Different low-light techniques had different obstacles to overcome. Temporarily lit targets—from a lightning bolt, for example, or flashing lights—were not too bad if the target was stationary. But if it’s in motion, the shooter must gauge the target’s speed, then estimate where it’ll be during the next quick lightning burst, and the sniper has to be quick on the trigger. A backlit target, like the Grays gathered between the roaring tire fire and Victor’s hide site, are silhouetted perfectly. The creatures are simple to see and track; the hardest part with backlit targets is centering a black reticle on a darkened shadowy profile.
A front-lit target, like the Grays on the far side of the blaze, for the most part, is no different than shooting in daytime. Although the dancing flames cast wavy shadows over the landscape, making a stationary target appear to sway. An inexperienced shooter may mistakenly lead a motionless target.
Victor’s wolf pack would continue the culling until the tire firelight diminished or until they were out of rifle ammo. The carbine and pistol ammo were reserved for the walk home. Even with Raymond’s generous stockpile of ammo he’d brought to town, ammo supplies were getting low. Tonight, in their hide sites, they each consciously collected all the empty brass shell casings to be reloaded at a later time.

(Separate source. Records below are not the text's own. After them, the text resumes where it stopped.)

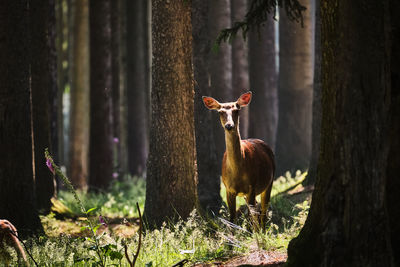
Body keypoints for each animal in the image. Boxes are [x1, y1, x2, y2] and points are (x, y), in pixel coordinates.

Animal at [203, 92, 276, 230]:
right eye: (220, 112)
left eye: (236, 110)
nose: (229, 125)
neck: (238, 171)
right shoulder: (228, 189)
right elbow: (232, 219)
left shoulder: (252, 185)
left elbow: (251, 217)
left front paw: (254, 235)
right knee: (257, 210)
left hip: (269, 181)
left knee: (262, 211)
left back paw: (262, 231)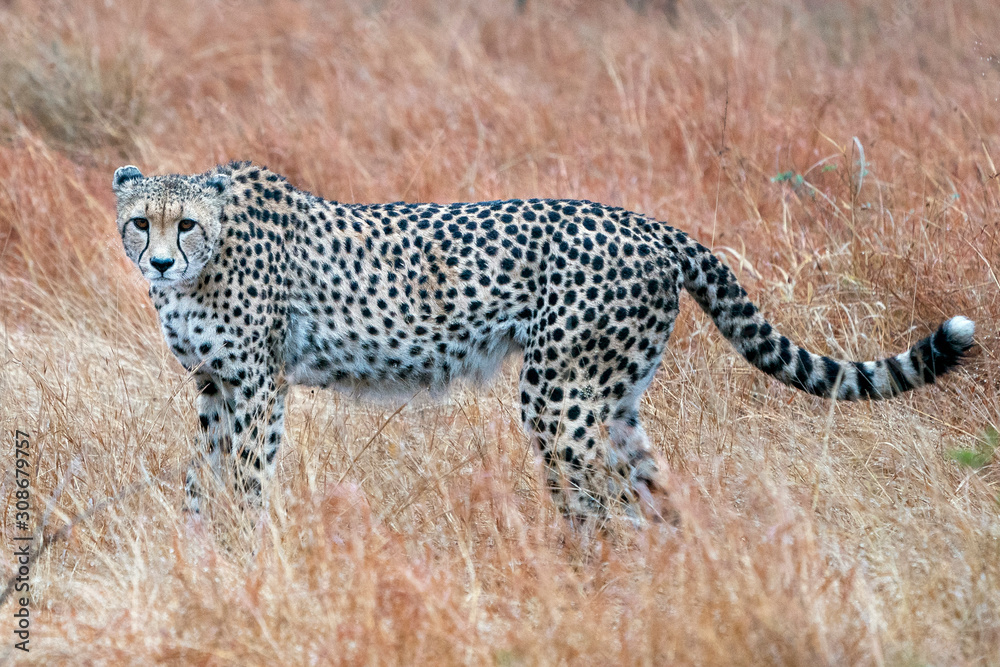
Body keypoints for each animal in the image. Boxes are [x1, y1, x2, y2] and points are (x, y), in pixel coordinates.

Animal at [113, 162, 972, 528]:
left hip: (559, 396)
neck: (208, 260)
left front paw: (246, 558)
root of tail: (649, 224)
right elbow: (200, 476)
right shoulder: (217, 386)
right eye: (139, 221)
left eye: (185, 225)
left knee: (599, 505)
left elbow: (245, 477)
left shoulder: (259, 384)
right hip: (611, 400)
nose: (158, 262)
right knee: (653, 498)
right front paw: (198, 557)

Late into the night, the four drowsy members of the covert Eradicating Team strolled back through town, not expecting to find anyone but TDF guards. If anyone were to ask what they were doing out past curfew, an “outer perimeter patrol” was their rehearsed cover story. The little wolf pack was almost to the safety
of their cozy blue Victorian home, where warm, comfortable beds called for them, when Art came rushing down the street. “You’re not going to believe this!” Art said excitedly out of breath. “You have a mission!”
Between meeting Gaylen and hearing all her enlightening stories, Lt. Murphy’s riveting stories of Africa and Camp Grayling, and then the occasional informative BBN news broadcast, Kevin was becoming addicted to fresh information from the outside world. Secretly Stephan was, too, which was why she subtly got excited when Kevin pulled the portable HAM radio out of his backpack, unwrapped the waterproofing baggy and turned it on.
He fumbled around for a while, scanning through the channels, always coming back to the known BBN frequency. He paced back and forth in the darkened living room of the farmhouse, searching for the perfect spot that would receive a signal better than anywhere else. Eventually, a weak voice broke through the static.
“This is WGON, broadcasting from Lake City, Missaukee County, Michigan. Latitude +44.482147, longitude -85.178525. We are a community that can provide security, shelter, clean water, short-range transportation, and minor medical treatment. We are low on food provisions, but I say again we have ample security. If you would like to be a member of our hardworking and growing community, we can assist you. You do not need to suffer these dark times alone. We will broadcast at sunup and sundown every day, but we are always listening. This is WGON, broadcasting from Lake City. Out.”